Moore points out at the end that many of these ideas actually originated in the U.S., such as the constitutional ban on cruel and unusual punishment, abolition of the death penalty, the struggle for the eight-hour day and the May Day holiday, the Equal Rights Movement for women, and prosecution of financial fraud during the savings and loan crisis.

==Production==
According to Moore, the film was produced in secret. It was shot with a small crew and production took place on three continents.

==Release==
Where to Invade Next premiered at the 2015 Toronto International Film Festival (TIFF) and had its American premiere at the 2015 New York Film Festival on October 2, 2015. At the TIFF, Moore sought a distributor, with Moore "[indicating] that whoever winds up taking the film, it will be positioned for Oscar consideration. As a premiere, it was presented during the TIFF's Special Presentations section.

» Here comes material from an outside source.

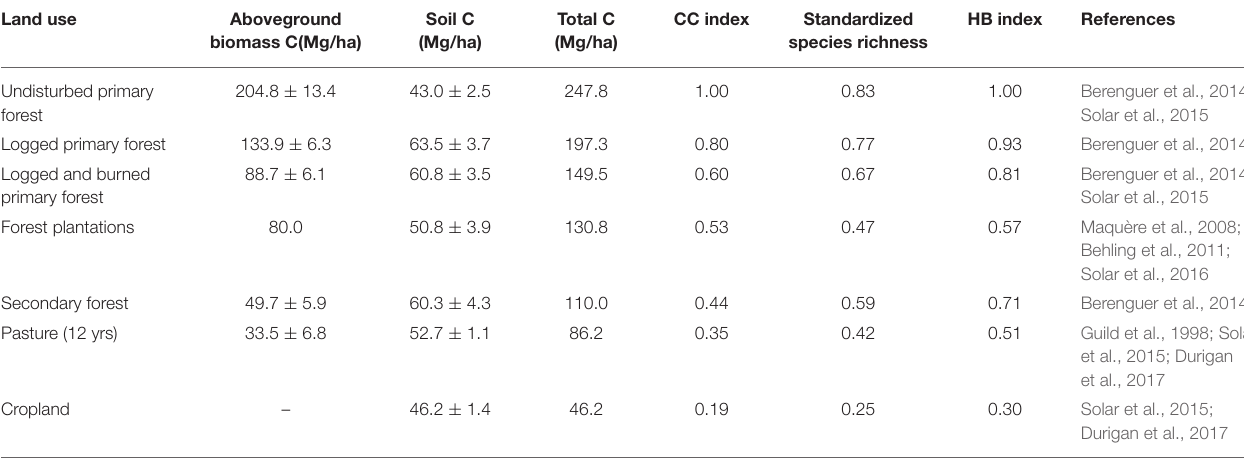
TABLE 1 | Indices for carbon storage and habitat for biodiversity, based on values for indicators from secondary data. Land use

The film was released on December 23, 2015, in New York and Los Angeles by a distribution label formed by Radius-TWC co-founders Tom Quinn and Jason Janego and Alamo Drafthouse Cinema founder Tim League in order to qualify for the 88th Academy Awards. It then re-opened on February 12, 2016 across 308 screens. The agency William Morris Endeavor is currently looking for an international distributor.

Moore had been busy during activities promoting the film and during election work and being in Flint, Michigan, which is suffering from lead contaminating its water. He got pneumonia, was briefly in the intensive care unit of a New York City hospital, and eventually recovered enough to prepare for release; however, his activities leading up to the film's wide release had to be cancelled so he could get adequate rest.

On April 12, 2016, Moore announced that the film would not be licensed to theaters in North Carolina out of political opposition to the state's Public Facilities Privacy & Security Act.

==Reception==
The film received positive reviews from critics, including Noel Murray, who wrote:With Where To Invade Next, though, Moore has made his best film in over a decade, and one that clarifies exactly what his strengths are. If nothing else, watching it helps explain why his clunkier movies (like 2009’s Capitalism: A Love Story) fall so flat.
Review aggregator website Rotten Tomatoes reports that 78% of 169 reviews are positive, with an average rating of 6.7/10. The site's consensus states: "Where to Invade Next finds documentarian Michael Moore approaching progressive politics with renewed—albeit unabashedly one-sided—vigor". On Metacritic, the film holds a 63/100 rating, based on 33 critics, indicating "generally favorable reviews". On December 1, 2015, the film was selected as one of 15 shortlisted for the Academy Award for Best Documentary Feature, but was not ultimately nominated.